### [OBJECTIVE 1]
In the biography of George Robertson, what subject did he study at Queen's College, Dundee?
### [OBJECTIVE 2]
Using the biography of George Robertson, explain why the Hamilton by-election of 1978 took place.
### [OBJECTIVE 3]
Continue the biography of George Robertson from its last sentence.

### [TEXT EXTRACT]
George Islay MacNeill Robertson, Baron Robertson of Port Ellen,  (born 12 April 1946), is a British politician of the Labour Party who was the 10th Secretary General of NATO from 1999 to 2003; he succeeded Javier Solana. He was Secretary of State for Defence from 1997 to 1999, before becoming a life peer as Baron Robertson of Port Ellen, of Islay in Argyll and Bute, on 24 August 1999.

Early life
Born in Port Ellen, Isle of Islay, Scotland, the son of George Philip Robertson (1916–2002), a policeman, and Marion Isabella Robertson Nee MacNeill (1913–1996). His mother taught French and German. His maternal grandfather Malcolm McNeill was the police sergeant at Bowmore during World War One, and wrote about the kindness of local people in shipwreck tragedies of SS Tuscania and HMS Otranto. Robertson was educated at Dunoon Grammar School and studied economics at Queen's College, Dundee. When he was 15 years of age, he was involved with protests against US nuclear submarines docking in Scotland.

During Robertson's time at Queen's College it broke away from the University of St Andrews to become the University of Dundee, of which Robertson was one of the first graduates (MA, 1968), and one of a minority of graduates that year who opted to take a Dundee, rather than a St Andrews, degree. During his time at University he played a full part in student life. He wrote a column for the student newspaper Annasach, launched in 1967, and took an active role in student protests. Robertson used his newspaper column to back the new University and encouraged his fellow students to take a University of Dundee degree (students who had started before 1967 could opt to take a degree from either the University of Dundee or the University of St Andrews).

In 1968, Robertson was one of a number of Dundee students to invade the pitch during a rugby match at St Andrews involving a team from the Orange Free State to protest against apartheid. The same year he organised a 24-hour work-in by students in the university library in opposition to proposed cuts by the government in student grants.

Marriage
Robertson married Sandra Wallace on 1 June 1970. They have two sons and a daughter.

Traffic collision

Robertson survived a serious car crash on 19 January 1976 when a Navy Land Rover, which was carrying  of gelignite and a box of detonators, hit his car head-on in the Drumochter Pass, one mile south of Dalwhinnie leaving him with two injured knees and a broken jaw. In May 1976 the driver of the Land Rover was found guilty of careless driving. Robertson was wearing a seat belt at the time and attributed his survival to this.

Political career
Robertson entered the House of Commons as a Labour MP in 1978, having won the Hamilton by-election in May of that year, caused by the death of the incumbent Labour MP Alex Wilson in March of that year. The seat was contested by a SNP candidate, Margo MacDonald, who came second. Robertson retained the constituency with an increased majority and obtained 51% of the overall vote. He was re-elected to Parliament at five subsequent general elections, was Chairman of the Labour Party in Scotland, and was appointed to the Privy Council.

(Dataset excerpt)
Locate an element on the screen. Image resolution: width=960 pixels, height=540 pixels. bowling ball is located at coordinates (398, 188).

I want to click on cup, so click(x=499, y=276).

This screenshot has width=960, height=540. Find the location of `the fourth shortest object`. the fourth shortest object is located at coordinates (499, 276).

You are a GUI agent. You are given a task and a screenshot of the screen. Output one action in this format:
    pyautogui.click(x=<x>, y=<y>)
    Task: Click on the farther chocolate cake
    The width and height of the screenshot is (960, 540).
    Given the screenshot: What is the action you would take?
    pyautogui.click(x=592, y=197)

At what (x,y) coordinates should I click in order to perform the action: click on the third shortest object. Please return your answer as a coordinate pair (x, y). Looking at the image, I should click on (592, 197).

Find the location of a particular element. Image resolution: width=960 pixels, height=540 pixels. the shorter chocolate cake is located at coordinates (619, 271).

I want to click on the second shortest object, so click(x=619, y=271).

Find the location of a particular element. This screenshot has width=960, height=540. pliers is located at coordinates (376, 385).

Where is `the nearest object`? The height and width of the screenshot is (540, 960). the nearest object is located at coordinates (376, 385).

### [EXERCISE RESULT 1]
Economics.

### [EXERCISE RESULT 2]
The by-election was caused by the death of the incumbent Labour MP, Alex Wilson, in March 1978. Robertson won it in May of that year and entered the House of Commons.

### [EXERCISE RESULT 3]
After Labour won the 1997 general election, Robertson was appointed Secretary of State for Defence. He initiated the Strategic Defence Review, which was completed in 1998, presenting a coherent political and strategic narrative themed as 'a force for good'. The review created the Joint Rapid Reaction Force and inaugurated the ambitious project to build two new large aircraft carriers for force projection, the Queen Elizabeth-class, and its new warplanes, symbolising the new government's commitment to defence.  However the new Labour government had come to power promising to follow the previous Conservative government's spending plans for its first two years, and this required a defence budget cut of £2 billion. Though the defence budget was subsequently expanded, it was not sufficient for the increased ambitions of the review. Tom Sawyer in his book on that government characterised the situation as "Robertson had created an unaffordable dream in 1998."

In 1999, Robertson was appointed Secretary General of NATO after the German defence minister Rudolf Scharping declined to the position, and doubts were raised about the suitability of the British politician and former Royal Marine Paddy Ashdown (at that time the outgoing leader of the Liberal Democrats) due to his never having held a position in government.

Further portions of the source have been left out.